Great products always have a market. The question is this: What’s the value proposition that makes sense in difficult times? If your product is all about quality, you have two advantages over lesser products:
- Your product can enhance your customer’s brand
- You can offer risk-reduction purchasing strategies to your customers.
Both of these differentiators depend on the quality of your product. If your offering is really well-designed, and it stands out from the crowd, you can offer your customer a way to differentiate, simply because they own and use your product. This applies to furniture, lighting, stationery, web design, product packaging and a host of other things. If you can enhance your customer’s brand, you have unique value in a tough economy. Your customer needs to be differentiated, just as you do. This is one way you can be successful in tough times.
The second factor is about risk reduction. Of course you can always offer money-back guarantees, performance guarantees and the like. These are time-tested selling strategies. The problem is that if you don’t have a great product, too many customers will call in the guarantees.

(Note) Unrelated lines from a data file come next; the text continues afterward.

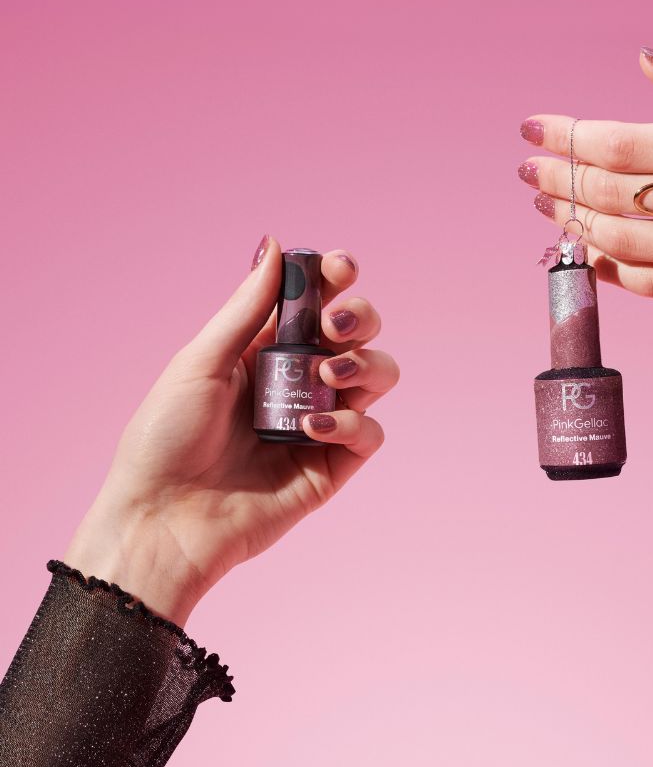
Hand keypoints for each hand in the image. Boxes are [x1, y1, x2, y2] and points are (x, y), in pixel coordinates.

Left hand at [65, 238, 397, 624]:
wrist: (161, 521)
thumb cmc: (164, 439)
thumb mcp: (200, 362)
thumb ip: (246, 308)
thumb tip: (276, 245)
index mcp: (265, 350)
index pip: (316, 302)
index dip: (336, 279)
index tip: (339, 268)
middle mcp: (299, 381)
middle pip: (359, 332)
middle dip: (360, 316)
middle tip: (335, 326)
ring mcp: (320, 423)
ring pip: (377, 376)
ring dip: (364, 364)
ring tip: (328, 377)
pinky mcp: (331, 467)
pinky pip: (369, 433)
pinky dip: (351, 424)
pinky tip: (311, 431)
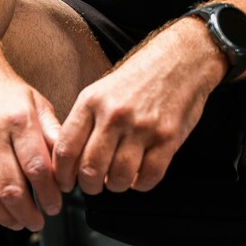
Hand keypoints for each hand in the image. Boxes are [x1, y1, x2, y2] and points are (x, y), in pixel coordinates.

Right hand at [0, 63, 63, 231]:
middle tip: (38, 221)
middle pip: (11, 188)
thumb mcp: (38, 103)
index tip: (55, 205)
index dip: (49, 194)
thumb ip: (54, 135)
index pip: (37, 168)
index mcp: (19, 121)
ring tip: (18, 222)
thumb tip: (70, 166)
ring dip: (4, 217)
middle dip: (28, 212)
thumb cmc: (5, 89)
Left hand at [52, 21, 225, 195]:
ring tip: (118, 179)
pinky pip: (149, 177)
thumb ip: (85, 122)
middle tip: (93, 186)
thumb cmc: (139, 77)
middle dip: (89, 186)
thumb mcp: (101, 90)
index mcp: (91, 101)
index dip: (63, 174)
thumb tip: (70, 160)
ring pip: (119, 177)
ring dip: (116, 186)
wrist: (182, 59)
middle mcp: (114, 115)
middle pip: (90, 169)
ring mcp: (142, 127)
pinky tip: (140, 176)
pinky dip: (142, 184)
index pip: (66, 148)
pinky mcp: (167, 137)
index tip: (67, 183)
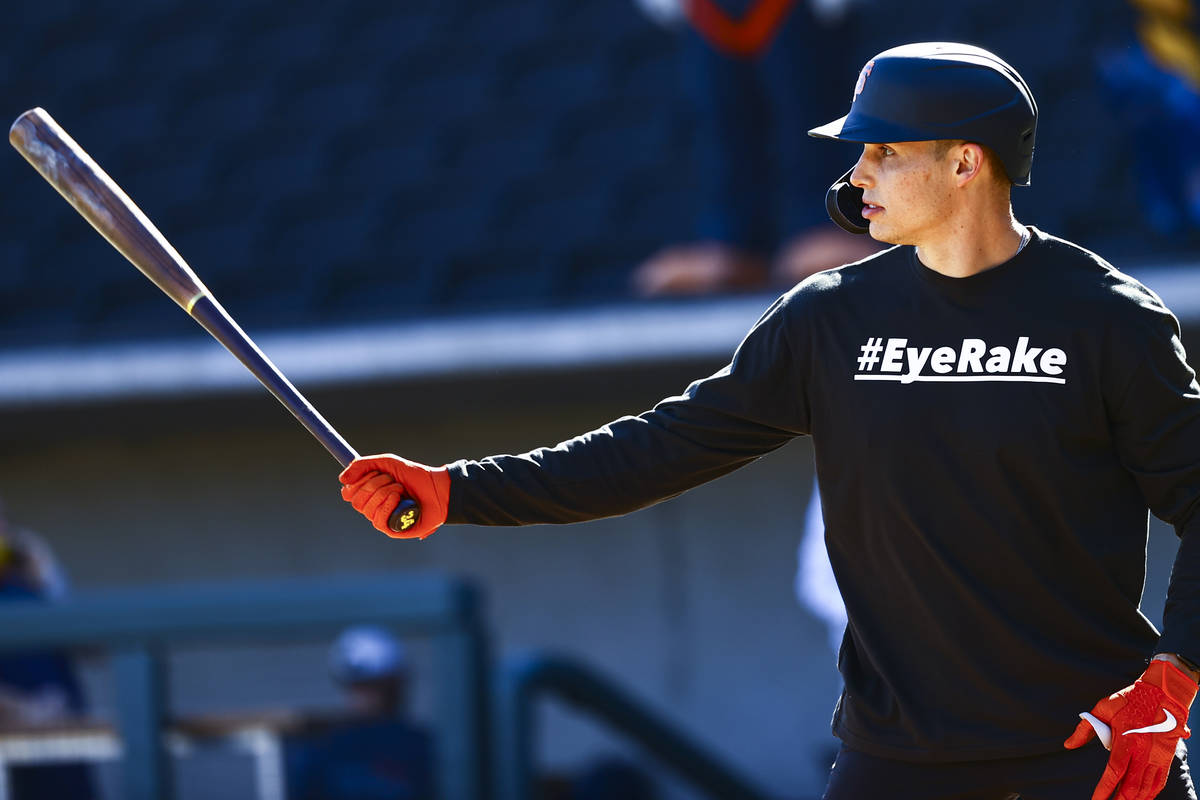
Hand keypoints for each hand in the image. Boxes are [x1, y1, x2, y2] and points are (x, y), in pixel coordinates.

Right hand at [339, 454, 449, 539]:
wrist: (437, 487)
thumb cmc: (414, 475)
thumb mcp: (387, 463)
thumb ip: (362, 465)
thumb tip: (341, 479)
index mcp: (370, 493)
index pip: (348, 493)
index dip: (356, 483)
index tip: (373, 473)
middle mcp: (374, 507)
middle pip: (356, 501)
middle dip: (373, 485)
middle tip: (391, 479)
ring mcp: (383, 519)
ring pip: (367, 509)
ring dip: (384, 493)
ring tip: (401, 488)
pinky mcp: (392, 530)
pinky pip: (378, 520)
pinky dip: (387, 506)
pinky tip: (399, 499)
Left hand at [1064, 659, 1196, 799]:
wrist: (1163, 692)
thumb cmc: (1130, 698)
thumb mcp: (1103, 708)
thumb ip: (1085, 728)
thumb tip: (1068, 744)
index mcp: (1127, 739)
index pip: (1115, 771)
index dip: (1105, 789)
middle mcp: (1144, 751)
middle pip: (1132, 786)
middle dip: (1119, 799)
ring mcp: (1158, 756)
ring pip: (1146, 787)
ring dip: (1134, 799)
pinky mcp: (1167, 757)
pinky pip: (1160, 782)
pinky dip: (1150, 793)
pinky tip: (1141, 798)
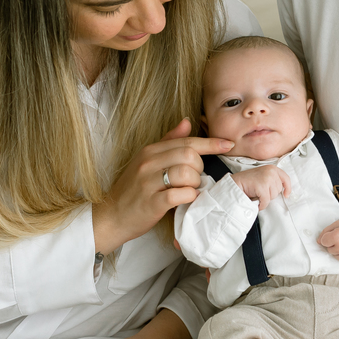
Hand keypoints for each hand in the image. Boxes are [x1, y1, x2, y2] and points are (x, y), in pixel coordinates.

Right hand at [93, 119, 232, 254]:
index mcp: (150, 151)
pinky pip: (180, 194)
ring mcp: (148, 183)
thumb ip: (168, 141)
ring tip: (189, 190)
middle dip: (200, 167)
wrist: (111, 217)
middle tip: (195, 178)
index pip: (186, 141)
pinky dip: (189, 197)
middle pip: (189, 155)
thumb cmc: (133, 190)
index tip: (228, 145)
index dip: (210, 143)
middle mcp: (148, 163)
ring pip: (186, 173)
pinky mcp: (151, 203)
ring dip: (195, 183)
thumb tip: (187, 121)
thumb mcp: (147, 161)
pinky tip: (186, 200)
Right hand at [230, 165, 291, 210]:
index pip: (285, 178)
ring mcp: (267, 178)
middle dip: (270, 194)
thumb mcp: (263, 176)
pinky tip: (256, 201)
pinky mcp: (262, 186)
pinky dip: (261, 204)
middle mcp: (271, 171)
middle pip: (279, 189)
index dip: (287, 188)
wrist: (235, 184)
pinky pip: (266, 201)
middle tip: (260, 191)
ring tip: (257, 193)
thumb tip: (283, 191)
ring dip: (265, 198)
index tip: (286, 195)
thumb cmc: (248, 182)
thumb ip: (273, 180)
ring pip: (273, 196)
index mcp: (272, 168)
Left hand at [318, 202, 338, 263]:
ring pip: (334, 255)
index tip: (335, 233)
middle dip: (333, 244)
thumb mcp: (336, 224)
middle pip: (328, 249)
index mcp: (337, 237)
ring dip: (338, 250)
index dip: (328, 237)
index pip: (323, 241)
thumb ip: (325, 232)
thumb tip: (318, 242)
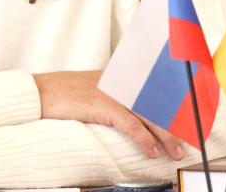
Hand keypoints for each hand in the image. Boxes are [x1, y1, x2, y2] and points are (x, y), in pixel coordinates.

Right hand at [33, 70, 184, 159]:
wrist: (40, 91)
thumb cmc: (62, 91)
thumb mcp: (92, 87)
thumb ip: (111, 91)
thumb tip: (127, 108)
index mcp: (118, 75)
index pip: (151, 85)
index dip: (171, 99)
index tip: (186, 114)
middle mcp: (119, 80)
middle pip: (154, 100)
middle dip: (172, 121)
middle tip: (185, 138)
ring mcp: (111, 92)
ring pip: (147, 113)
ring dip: (164, 135)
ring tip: (174, 151)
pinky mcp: (102, 104)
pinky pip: (129, 123)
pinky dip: (143, 138)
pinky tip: (151, 150)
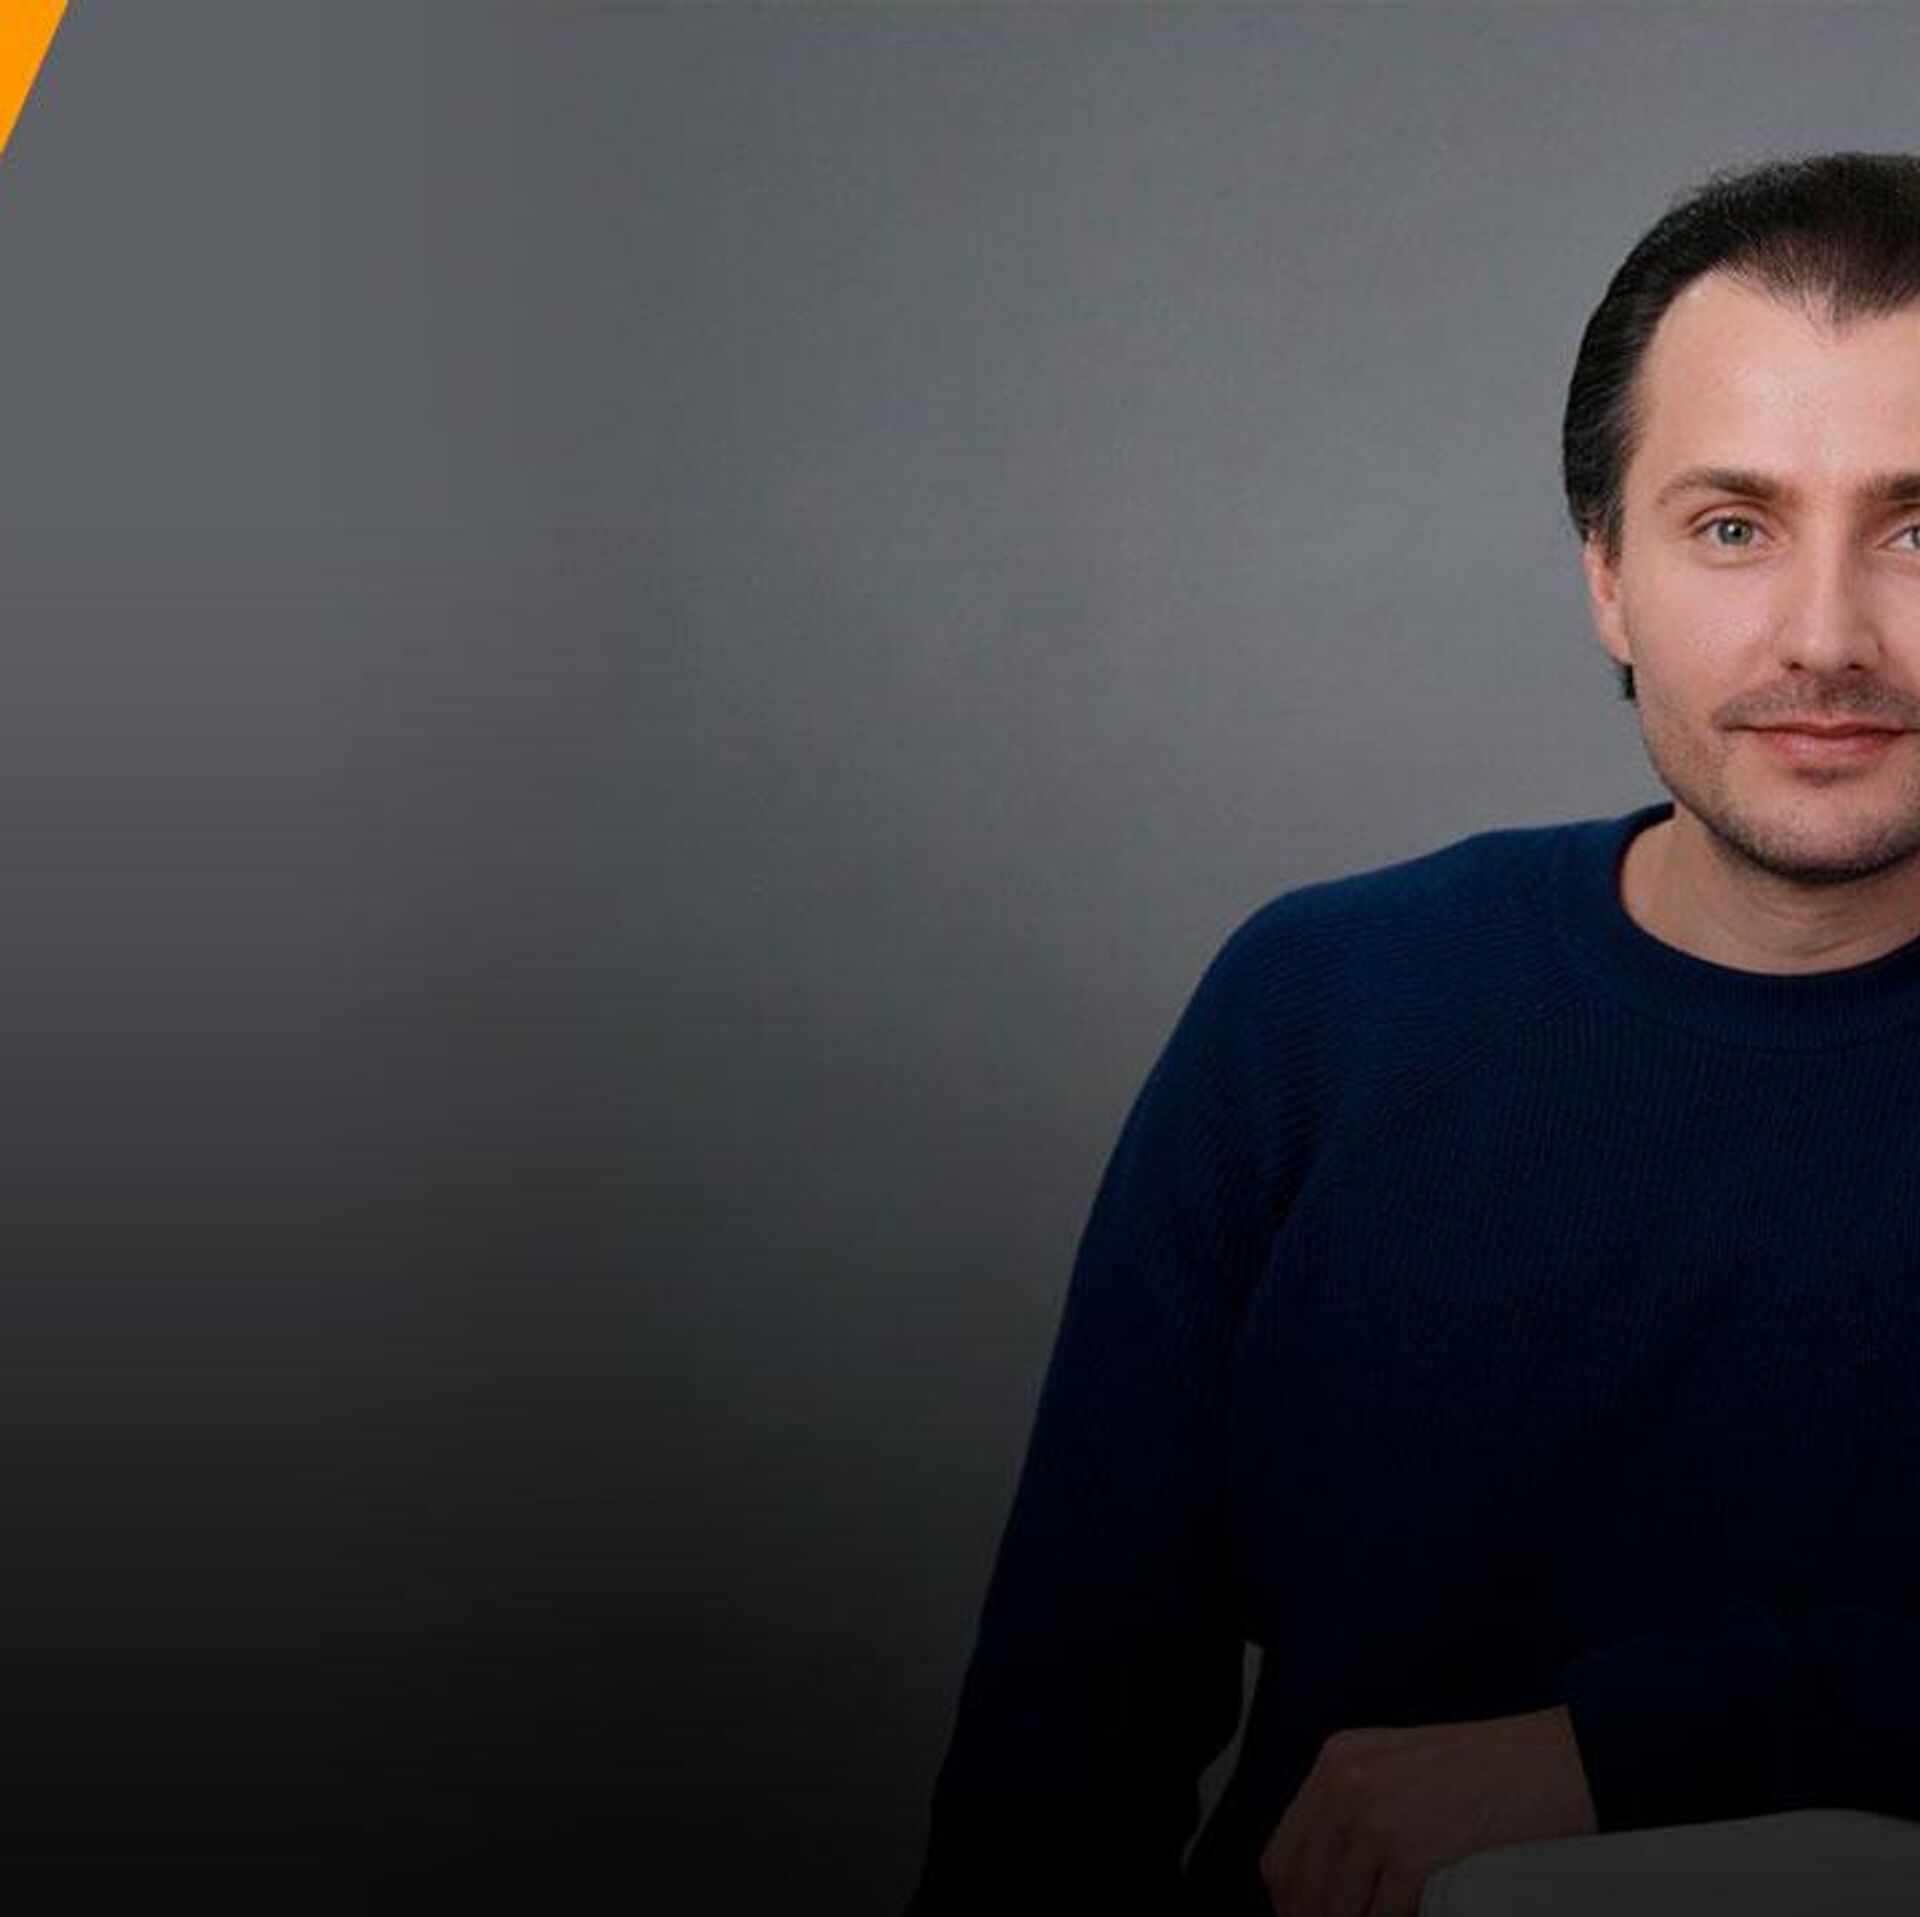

Ideally you want to offer the guarantee and have no-one take you up on it, because it costs money to service a guarantee. That’s why there’s such a strong link between quality and risk reduction. The better the quality of your product, the better a guarantee you can offer. The better the guarantee, the more compelling the risk reduction argument. And the more compelling your risk reduction offer, the more likely your customer is to buy from you—especially in tough times like these.
The bottom line: now, more than ever, quality sells.